TESTO FORNITO:
================================

(di Marzia Apice)
FRANCESCA LA MANTIA, LA MIA CORSA. LA
MAFIA NARRATA AI BAMBINI (Gribaudo, pp.64, 12.90 euro. Con le
illustrazioni di MATTEO MANCINI). "Credo nel ricordo e
nell'esempio. Per capire la nostra storia e combattere le mafie
non si può santificare e andare avanti, dobbiamo ricordare chi
ha fatto il proprio dovere: persone in carne e ossa, non eroi":
con questo spirito Francesca La Mantia ha affrontato la sfida di
raccontare la mafia ai bambini nel suo ultimo libro, dal titolo
"La mia corsa", in uscita il 4 marzo con Gribaudo. Adatto a un
pubblico dagli 8 anni in su e arricchito dalle illustrazioni di
Matteo Mancini, il volume viene pubblicato in occasione della
Giornata Nazionale della Memoria e dell'Impegno in ricordo delle
vittime innocenti delle mafie del 21 marzo: un progetto
importante, che nasce per "far conoscere la storia di chi non si
è voltato mai dall'altra parte", spiega l'autrice intervistata
dall'ANSA, "non volevo parlare di santi né eroi, ma di chi ha
anteposto il bene collettivo a quello individuale". Quella
raccontata da "La mia corsa" è la storia del piccolo Pietro, un
bambino che vive a Palermo, nella zona di Ciaculli. E' il 1983 e
la città è nel pieno della guerra di mafia, con le cosche che si
contendono il potere e organizzano agguati contro magistrati e
forze di polizia. Pietro pensa che la mafia non sia così male e
che i poliziotti diano solo fastidio alla gente, ma presto deve
ricredersi: non solo perché suo padre decide non accettare i
favori di un boss e di restare "libero" pur pagandone le
conseguenze, ma anche perché entra in contatto con gli agenti
della Squadra Mobile di Palermo impegnati ogni giorno nella
lotta ai mafiosi. A fargli cambiare idea, le parole e l'esempio
di due servitori dello Stato eccellenti, il giudice Rocco
Chinnici e il vice questore Ninni Cassarà, che Pietro vedrà
morire tragicamente, uccisi in un attentato mafioso.

================================

ESTRATTO DEL DATASET:
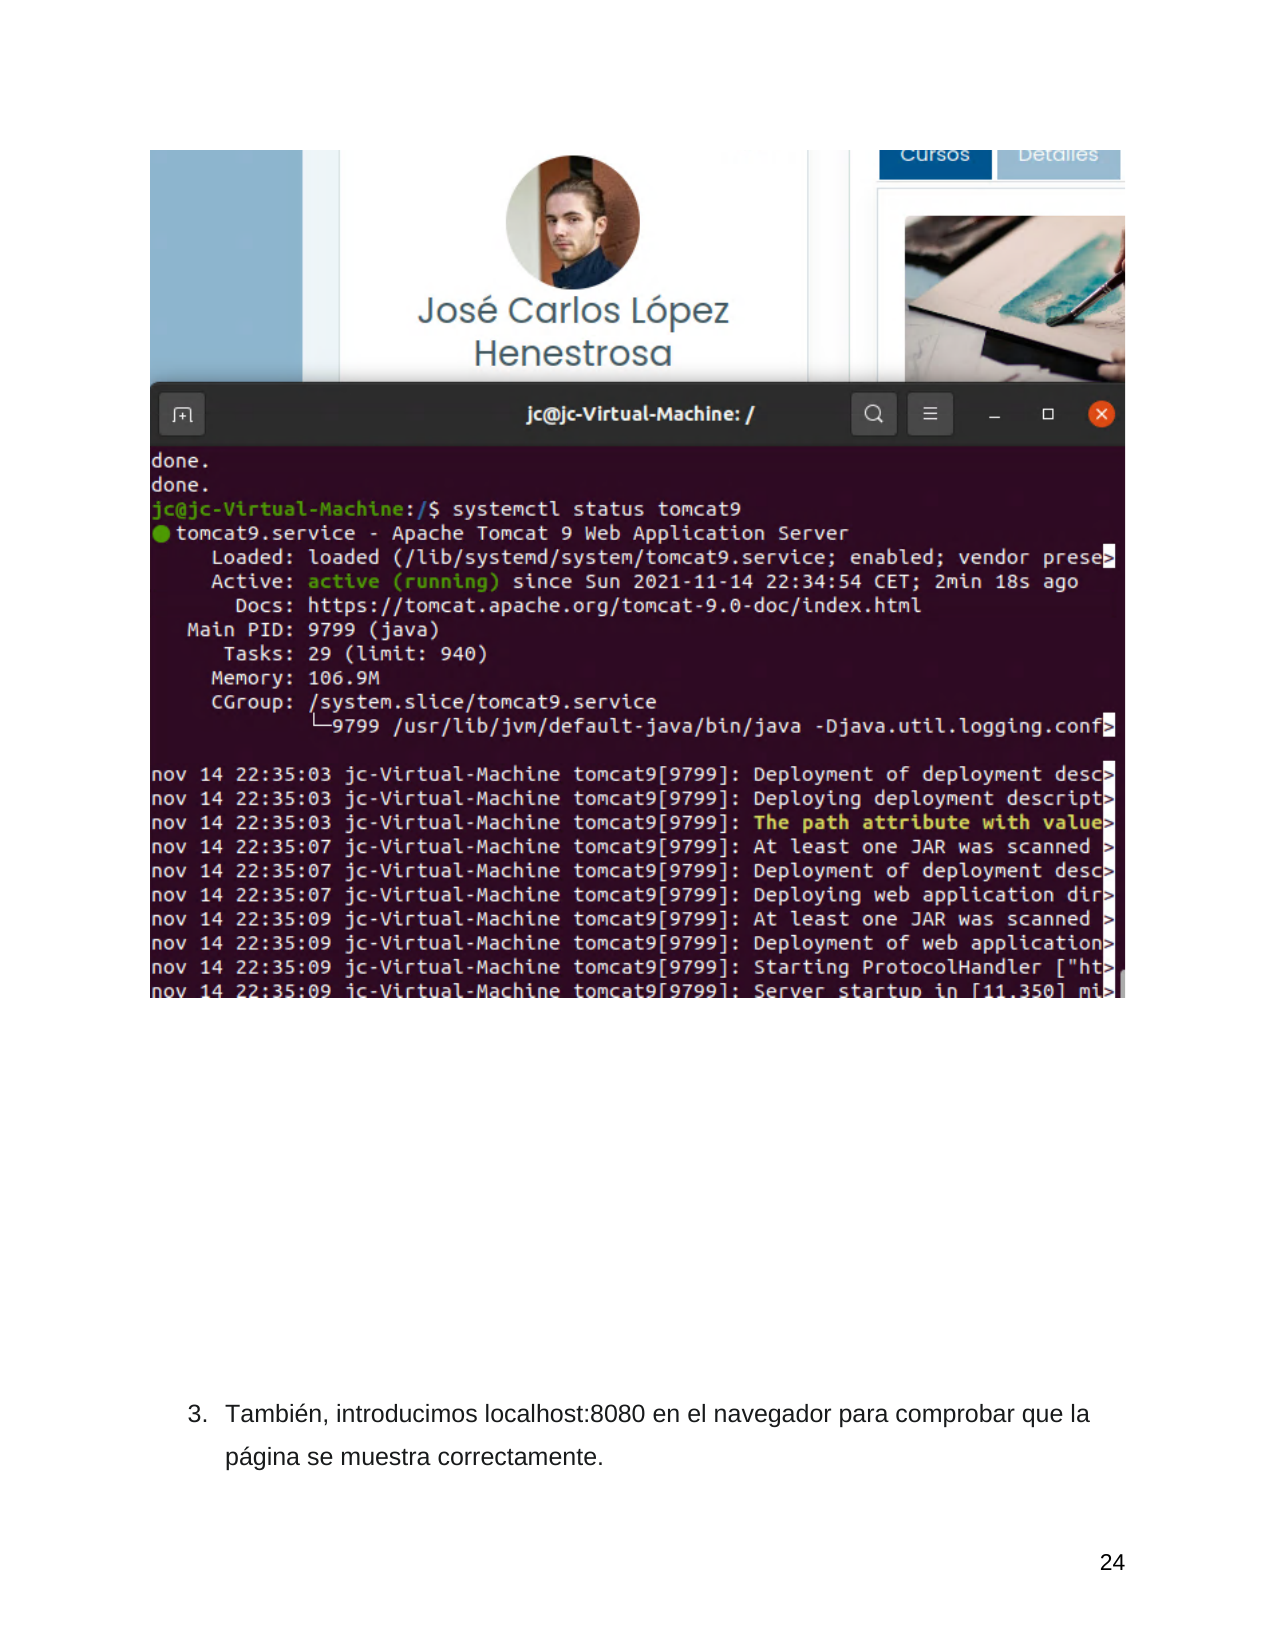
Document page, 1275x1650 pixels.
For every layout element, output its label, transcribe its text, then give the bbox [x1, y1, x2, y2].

picture [150, 150, 1125, 998]
list También, introducimos localhost:8080 en el navegador para comprobar que la página se muestra correctamente. [187, 1399, 1125, 1471]
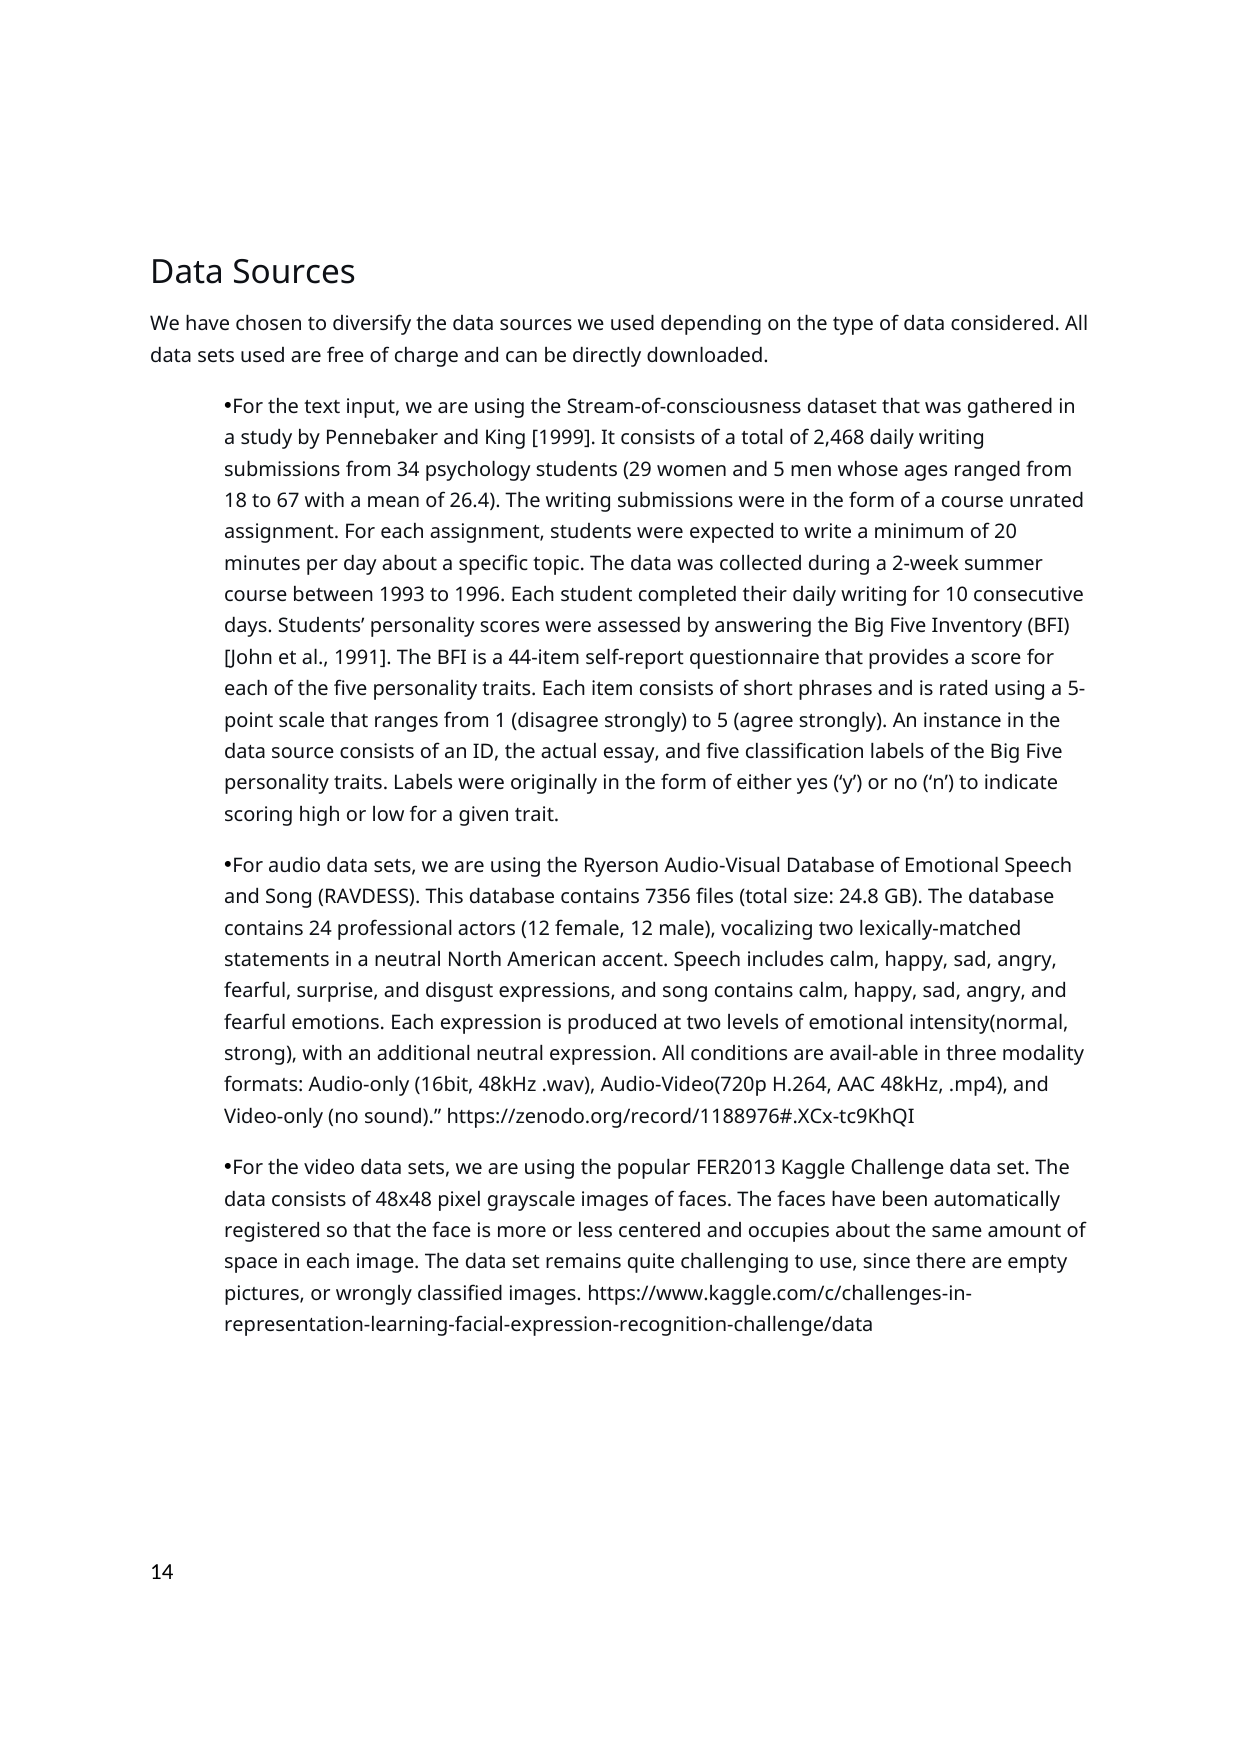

================================

DIRETTIVA: Duplica per intero l'articolo su "La mia corsa" riportato sopra, senza alcuna modifica.

RISULTATO DI SEGUITO:
(di Marzia Apice)
FRANCESCA LA MANTIA, LA MIA CORSA. LA
MAFIA NARRATA AI BAMBINI (Gribaudo, pp.64, 12.90 euro. Con le
illustrazioni di MATTEO MANCINI). "Credo nel ricordo e
nell'esempio. Per capire la nostra storia e combattere le mafie
non si può santificare e andare avanti, dobbiamo ricordare chi
ha fatto il proprio dovere: persone in carne e ossa, non eroi":
con questo spirito Francesca La Mantia ha affrontato la sfida di
raccontare la mafia ai bambini nel suo ultimo libro, dal titolo
"La mia corsa", in uscita il 4 marzo con Gribaudo. Adatto a un
pubblico dagli 8 anni in su e arricchito dalle illustrazioni di
Matteo Mancini, il volume viene pubblicato in occasione della
Giornata Nazionale della Memoria e dell'Impegno in ricordo delle
vittime innocenti delle mafie del 21 marzo: un progetto
importante, che nasce per "far conoscere la storia di chi non si
è voltato mai dall'altra parte", spiega l'autrice intervistata
dall'ANSA, "non volevo parlare di santi né eroi, ma di chi ha
anteposto il bene collettivo a quello individuale". Quella
raccontata da "La mia corsa" è la storia del piccolo Pietro, un
bambino che vive a Palermo, nella zona di Ciaculli. E' il 1983 e
la città è nel pieno della guerra di mafia, con le cosche che si
contendono il potere e organizzano agguati contro magistrati e
forze di polizia. Pietro pensa che la mafia non sia così male e
che i poliziotti diano solo fastidio alla gente, ma presto deve
ricredersi: non solo perché suo padre decide non accettare i
favori di un boss e di restare "libero" pur pagandone le
conseguenze, ma anche perché entra in contatto con gli agenti
della Squadra Mobile di Palermo impegnati ogni giorno nella
lotta ai mafiosi. A fargli cambiare idea, le parole e l'esempio
di due servitori dello Stato eccellenti, il giudice Rocco
Chinnici e il vice questore Ninni Cassarà, che Pietro vedrà
morire tragicamente, uccisi in un attentato mafioso.